四国の県アマゴルフ選手権(兼四国アマ選手権2次予選)が4月27、28日に各地で行われた。香川は谷本伊知郎(47)=高松グランド=が、プレーオフを制して5年ぶり4度目の優勝を果たした。高知は井上貴弘(黒潮)、徳島は古川惣一朗(Jクラシック)が制した。四国アマ選手権は25〜27日、グランディ鳴門GCで行われる。
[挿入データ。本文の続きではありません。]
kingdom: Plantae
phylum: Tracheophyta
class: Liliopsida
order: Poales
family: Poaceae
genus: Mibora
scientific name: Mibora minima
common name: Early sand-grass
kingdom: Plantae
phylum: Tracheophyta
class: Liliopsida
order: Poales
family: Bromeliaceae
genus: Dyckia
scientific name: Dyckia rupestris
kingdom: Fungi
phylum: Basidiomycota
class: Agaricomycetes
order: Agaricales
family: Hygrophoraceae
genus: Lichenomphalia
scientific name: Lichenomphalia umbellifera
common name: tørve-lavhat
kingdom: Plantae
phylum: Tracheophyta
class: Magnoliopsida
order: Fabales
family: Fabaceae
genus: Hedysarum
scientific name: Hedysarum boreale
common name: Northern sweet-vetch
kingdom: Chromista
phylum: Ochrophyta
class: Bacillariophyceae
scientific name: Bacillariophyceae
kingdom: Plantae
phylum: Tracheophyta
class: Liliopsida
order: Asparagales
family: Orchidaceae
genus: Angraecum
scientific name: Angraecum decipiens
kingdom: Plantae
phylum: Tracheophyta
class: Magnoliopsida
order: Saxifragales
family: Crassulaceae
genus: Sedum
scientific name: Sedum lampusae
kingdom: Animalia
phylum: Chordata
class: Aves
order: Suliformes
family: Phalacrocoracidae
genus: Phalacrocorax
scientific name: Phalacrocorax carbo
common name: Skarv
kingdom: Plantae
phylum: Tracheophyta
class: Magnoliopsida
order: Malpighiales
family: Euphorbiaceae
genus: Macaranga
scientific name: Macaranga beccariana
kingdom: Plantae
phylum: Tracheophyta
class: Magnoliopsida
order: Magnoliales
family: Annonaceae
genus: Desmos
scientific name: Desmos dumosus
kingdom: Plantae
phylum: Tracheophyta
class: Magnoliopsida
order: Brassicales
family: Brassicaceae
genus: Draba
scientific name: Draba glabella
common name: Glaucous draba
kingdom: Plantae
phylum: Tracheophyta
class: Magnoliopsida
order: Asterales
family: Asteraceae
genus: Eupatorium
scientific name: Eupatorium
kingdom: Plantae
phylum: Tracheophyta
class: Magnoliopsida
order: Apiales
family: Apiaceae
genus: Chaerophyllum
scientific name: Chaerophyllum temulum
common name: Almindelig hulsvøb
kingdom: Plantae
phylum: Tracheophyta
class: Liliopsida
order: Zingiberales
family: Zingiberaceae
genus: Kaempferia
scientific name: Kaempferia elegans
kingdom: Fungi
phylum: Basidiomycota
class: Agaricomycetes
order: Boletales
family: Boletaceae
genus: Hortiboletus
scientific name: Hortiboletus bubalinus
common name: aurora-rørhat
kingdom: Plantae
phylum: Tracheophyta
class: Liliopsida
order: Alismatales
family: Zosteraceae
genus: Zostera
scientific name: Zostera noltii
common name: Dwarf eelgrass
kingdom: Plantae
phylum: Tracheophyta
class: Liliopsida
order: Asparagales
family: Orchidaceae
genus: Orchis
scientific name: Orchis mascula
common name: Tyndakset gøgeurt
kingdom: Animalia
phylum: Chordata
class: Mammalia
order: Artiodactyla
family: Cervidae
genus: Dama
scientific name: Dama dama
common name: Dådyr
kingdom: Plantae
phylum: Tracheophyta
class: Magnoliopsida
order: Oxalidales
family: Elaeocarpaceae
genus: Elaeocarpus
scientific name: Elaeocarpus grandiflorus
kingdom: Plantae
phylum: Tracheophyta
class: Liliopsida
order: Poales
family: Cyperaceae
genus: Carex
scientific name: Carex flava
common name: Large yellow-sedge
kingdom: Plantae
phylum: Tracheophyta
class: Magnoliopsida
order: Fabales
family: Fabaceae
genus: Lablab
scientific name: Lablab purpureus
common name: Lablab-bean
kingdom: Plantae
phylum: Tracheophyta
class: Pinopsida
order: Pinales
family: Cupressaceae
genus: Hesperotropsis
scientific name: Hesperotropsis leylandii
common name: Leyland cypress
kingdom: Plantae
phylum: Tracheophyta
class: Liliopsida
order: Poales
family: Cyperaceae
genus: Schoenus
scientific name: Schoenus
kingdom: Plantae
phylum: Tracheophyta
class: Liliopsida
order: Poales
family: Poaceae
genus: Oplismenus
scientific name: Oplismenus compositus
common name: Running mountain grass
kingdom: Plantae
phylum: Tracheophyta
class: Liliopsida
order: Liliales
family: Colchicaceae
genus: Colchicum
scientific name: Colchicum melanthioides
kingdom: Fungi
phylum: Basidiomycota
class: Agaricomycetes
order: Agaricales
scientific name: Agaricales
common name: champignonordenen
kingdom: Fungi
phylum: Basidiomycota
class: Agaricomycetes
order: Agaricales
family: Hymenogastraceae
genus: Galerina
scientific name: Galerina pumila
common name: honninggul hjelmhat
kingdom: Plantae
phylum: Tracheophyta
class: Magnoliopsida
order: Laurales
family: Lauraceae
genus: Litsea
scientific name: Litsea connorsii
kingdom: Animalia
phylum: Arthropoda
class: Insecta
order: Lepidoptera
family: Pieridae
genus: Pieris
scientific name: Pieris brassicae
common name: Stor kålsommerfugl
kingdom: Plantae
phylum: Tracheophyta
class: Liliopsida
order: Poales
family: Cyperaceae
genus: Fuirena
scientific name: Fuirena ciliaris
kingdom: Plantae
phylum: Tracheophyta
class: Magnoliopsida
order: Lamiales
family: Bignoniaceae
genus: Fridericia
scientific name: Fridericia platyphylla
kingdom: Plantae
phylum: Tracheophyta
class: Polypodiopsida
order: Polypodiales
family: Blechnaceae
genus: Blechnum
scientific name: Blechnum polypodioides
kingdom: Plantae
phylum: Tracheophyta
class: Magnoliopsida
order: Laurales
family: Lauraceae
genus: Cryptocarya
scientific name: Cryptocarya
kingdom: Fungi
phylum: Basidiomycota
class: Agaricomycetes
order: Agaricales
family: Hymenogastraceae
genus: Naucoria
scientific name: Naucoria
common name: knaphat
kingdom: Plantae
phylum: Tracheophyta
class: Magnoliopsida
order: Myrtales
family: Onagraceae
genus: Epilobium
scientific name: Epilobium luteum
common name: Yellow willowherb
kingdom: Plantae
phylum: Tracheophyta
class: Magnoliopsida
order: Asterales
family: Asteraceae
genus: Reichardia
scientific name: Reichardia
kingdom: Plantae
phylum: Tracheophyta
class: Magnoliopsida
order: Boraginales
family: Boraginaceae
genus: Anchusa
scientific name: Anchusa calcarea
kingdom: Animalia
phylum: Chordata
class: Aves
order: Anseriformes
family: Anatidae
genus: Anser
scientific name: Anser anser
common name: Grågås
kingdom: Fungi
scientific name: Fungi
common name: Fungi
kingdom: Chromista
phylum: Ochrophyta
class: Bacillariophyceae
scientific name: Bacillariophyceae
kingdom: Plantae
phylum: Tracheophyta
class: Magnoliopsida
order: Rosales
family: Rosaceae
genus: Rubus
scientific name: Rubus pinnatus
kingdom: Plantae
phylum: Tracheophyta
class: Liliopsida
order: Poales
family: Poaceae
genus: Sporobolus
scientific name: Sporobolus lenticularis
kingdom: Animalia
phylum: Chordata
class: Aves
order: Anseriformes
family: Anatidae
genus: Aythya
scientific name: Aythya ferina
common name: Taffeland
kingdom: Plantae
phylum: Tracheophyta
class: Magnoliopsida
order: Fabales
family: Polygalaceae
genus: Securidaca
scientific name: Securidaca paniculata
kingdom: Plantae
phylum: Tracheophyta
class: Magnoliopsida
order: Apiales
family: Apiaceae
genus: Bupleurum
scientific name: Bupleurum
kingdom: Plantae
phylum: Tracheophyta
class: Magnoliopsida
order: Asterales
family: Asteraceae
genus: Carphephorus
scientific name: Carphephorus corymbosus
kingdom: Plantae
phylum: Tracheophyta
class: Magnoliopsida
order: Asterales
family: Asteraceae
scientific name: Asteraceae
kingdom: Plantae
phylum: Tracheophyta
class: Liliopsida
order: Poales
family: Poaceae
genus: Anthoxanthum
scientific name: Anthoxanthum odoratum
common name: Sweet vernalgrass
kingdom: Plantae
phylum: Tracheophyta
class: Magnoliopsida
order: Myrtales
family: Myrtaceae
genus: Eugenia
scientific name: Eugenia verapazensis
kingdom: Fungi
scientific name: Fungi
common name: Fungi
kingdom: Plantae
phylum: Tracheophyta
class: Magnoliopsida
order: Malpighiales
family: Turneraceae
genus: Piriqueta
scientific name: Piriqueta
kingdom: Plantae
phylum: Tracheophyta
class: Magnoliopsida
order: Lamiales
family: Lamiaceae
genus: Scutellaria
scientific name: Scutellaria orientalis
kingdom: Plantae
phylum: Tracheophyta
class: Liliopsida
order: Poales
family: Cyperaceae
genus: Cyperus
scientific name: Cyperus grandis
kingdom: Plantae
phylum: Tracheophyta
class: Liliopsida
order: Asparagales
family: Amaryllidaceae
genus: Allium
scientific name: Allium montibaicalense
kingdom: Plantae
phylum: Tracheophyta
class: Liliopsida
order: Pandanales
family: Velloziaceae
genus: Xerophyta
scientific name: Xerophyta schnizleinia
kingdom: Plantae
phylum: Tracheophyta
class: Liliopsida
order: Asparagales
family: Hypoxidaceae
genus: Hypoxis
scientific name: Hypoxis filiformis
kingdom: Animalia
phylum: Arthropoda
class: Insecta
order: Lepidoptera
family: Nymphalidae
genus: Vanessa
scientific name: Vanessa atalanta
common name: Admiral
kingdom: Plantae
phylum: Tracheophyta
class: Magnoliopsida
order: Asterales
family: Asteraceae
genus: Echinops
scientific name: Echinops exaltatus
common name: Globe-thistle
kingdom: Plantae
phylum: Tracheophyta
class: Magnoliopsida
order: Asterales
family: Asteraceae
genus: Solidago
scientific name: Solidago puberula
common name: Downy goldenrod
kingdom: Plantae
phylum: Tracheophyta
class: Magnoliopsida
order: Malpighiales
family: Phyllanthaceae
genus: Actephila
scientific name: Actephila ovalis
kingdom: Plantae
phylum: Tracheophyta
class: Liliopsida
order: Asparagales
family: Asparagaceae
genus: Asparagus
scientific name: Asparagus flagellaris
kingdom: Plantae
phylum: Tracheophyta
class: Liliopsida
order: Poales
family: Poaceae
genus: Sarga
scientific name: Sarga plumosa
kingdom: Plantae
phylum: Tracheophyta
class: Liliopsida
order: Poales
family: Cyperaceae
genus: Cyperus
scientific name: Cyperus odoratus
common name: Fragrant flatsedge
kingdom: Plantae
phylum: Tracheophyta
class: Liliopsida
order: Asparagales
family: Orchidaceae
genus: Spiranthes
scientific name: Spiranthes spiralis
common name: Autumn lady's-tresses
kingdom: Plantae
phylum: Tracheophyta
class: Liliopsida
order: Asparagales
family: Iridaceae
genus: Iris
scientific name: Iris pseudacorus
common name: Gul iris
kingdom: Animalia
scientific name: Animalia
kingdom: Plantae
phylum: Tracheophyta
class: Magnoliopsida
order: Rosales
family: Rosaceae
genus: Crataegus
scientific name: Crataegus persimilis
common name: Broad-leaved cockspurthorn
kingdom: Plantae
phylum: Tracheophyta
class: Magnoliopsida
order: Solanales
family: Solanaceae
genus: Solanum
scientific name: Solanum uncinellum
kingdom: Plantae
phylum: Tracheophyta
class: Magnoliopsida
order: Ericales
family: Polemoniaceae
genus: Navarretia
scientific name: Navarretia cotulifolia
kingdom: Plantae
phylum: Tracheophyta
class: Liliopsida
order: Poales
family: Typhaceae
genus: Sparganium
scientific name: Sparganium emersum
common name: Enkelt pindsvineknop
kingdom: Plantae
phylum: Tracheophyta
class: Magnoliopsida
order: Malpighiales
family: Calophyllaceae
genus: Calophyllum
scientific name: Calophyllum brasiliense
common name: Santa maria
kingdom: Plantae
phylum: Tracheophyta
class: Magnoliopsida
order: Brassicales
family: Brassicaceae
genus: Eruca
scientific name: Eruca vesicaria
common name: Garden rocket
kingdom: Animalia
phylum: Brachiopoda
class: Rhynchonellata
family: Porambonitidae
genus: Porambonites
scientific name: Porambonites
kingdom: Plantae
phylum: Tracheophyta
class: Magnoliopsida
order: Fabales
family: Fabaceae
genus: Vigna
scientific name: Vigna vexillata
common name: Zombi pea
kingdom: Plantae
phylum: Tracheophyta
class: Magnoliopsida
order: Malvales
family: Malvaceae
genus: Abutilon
 冷たい雨が降りしきるグリーン上で、最後に笑顔を見せたのは谷本だった。

 通算イーブンの144で新田と並びプレーオフに突入した。谷本は第1打を左ラフに入れたが、第2打をピン手前にオン。対する新田は第1打を右に曲げて苦戦し、ボギーをたたいた。谷本はしっかりパーセーブ。1ホール目で決着をつけた。

 積み重ねてきた経験と、日々の鍛錬が生かされた2日間だった。初日はショットが好調で5バーディー、2ボギーの3アンダーで回って単独首位に立った。

 最終日は微妙なタッチ、距離感が合わずに苦しんだ。スタートの1番でバーディーを取ったが、7番と8番で連続ボギー。そして、新田を1打リードして迎えた最終18番パー5で、大きな試練が待ち構えていた。

 第1打を右に外しての第2打。時間とともに強まってきた雨、そして風の影響でミスショット。打球は左の林へ消えてOBとなった。

 4オンからのボギーパットが外れた。その瞬間、負けを覚悟した。しかし、すぐに気持ちを切り替えた。

 「返しのパットをしっかり入れよう。これを入れたら“ひょっと”がある。もうワンチャンスある」

 ダブルボギーの谷本に対して、新田は短いパットを決められずボギー。土壇場で同スコアになり、谷本の諦めない姿勢が勝利につながった。

 香川県アマは5年ぶり4度目の優勝。全日本ミッドアマなどのタイトルを手にしてきた。47歳になり、勝利の感覚も変化する。

 「勝ち切るのは難しい。『やった!』というより、誰にも負けなかったと『ホッとする』方が強い」と明かす。恥ずかしいプレーはできない、負けられない…。そうした気持ちはプレッシャーだが、同時に高いレベルで技術を維持して試合に臨むモチベーションになっている。

 「トレーニングをしっかりやって年々、飛距離は伸びているんです」と香川のチャンピオンは胸を張る。次は四国アマで本領を発揮する。

【徳島県アマゴルフ選手権】

◆生光学園ゴルフ部主将・古川圧逃V

 初日から首位に立った古川が、通算3オーバーの147で初優勝した。最終日、2位に1打差でスタートした古川は1オーバーの37で折り返した。後半は13番で1打目がOB。ダブルボギーになったが、落ち着いて気持ちを切り替えた。14番からは全てパーセーブ。田村に3打差をつけて逃げ切った。現在、生光学園高3年。ゴルフ部の主将を務め、部員をまとめている。180センチ、75キロの恵まれた体格を生かして四国アマでも躍進を期す。

【高知県アマゴルフ選手権】

◆井上逆転初V

 井上が通算2アンダーの142で回って、逆転で初優勝を果たした。初日は3アンダーの69をマーク。首位の田所と1打差で迎えた最終日は、スコアを崩す選手が多い中で我慢のラウンドとなった。前半は1バーディー、2ボギーの37でターン。後半は2バーディー、2ボギーの36でしのいでフィニッシュ。この日、4オーバーの76をたたいた田所を逆転した。17年には四国ミッドアマ、そして日本ミッドアマ選手権を制した実績を誇るタイトルホルダー。四国アマでも存在感をアピールする。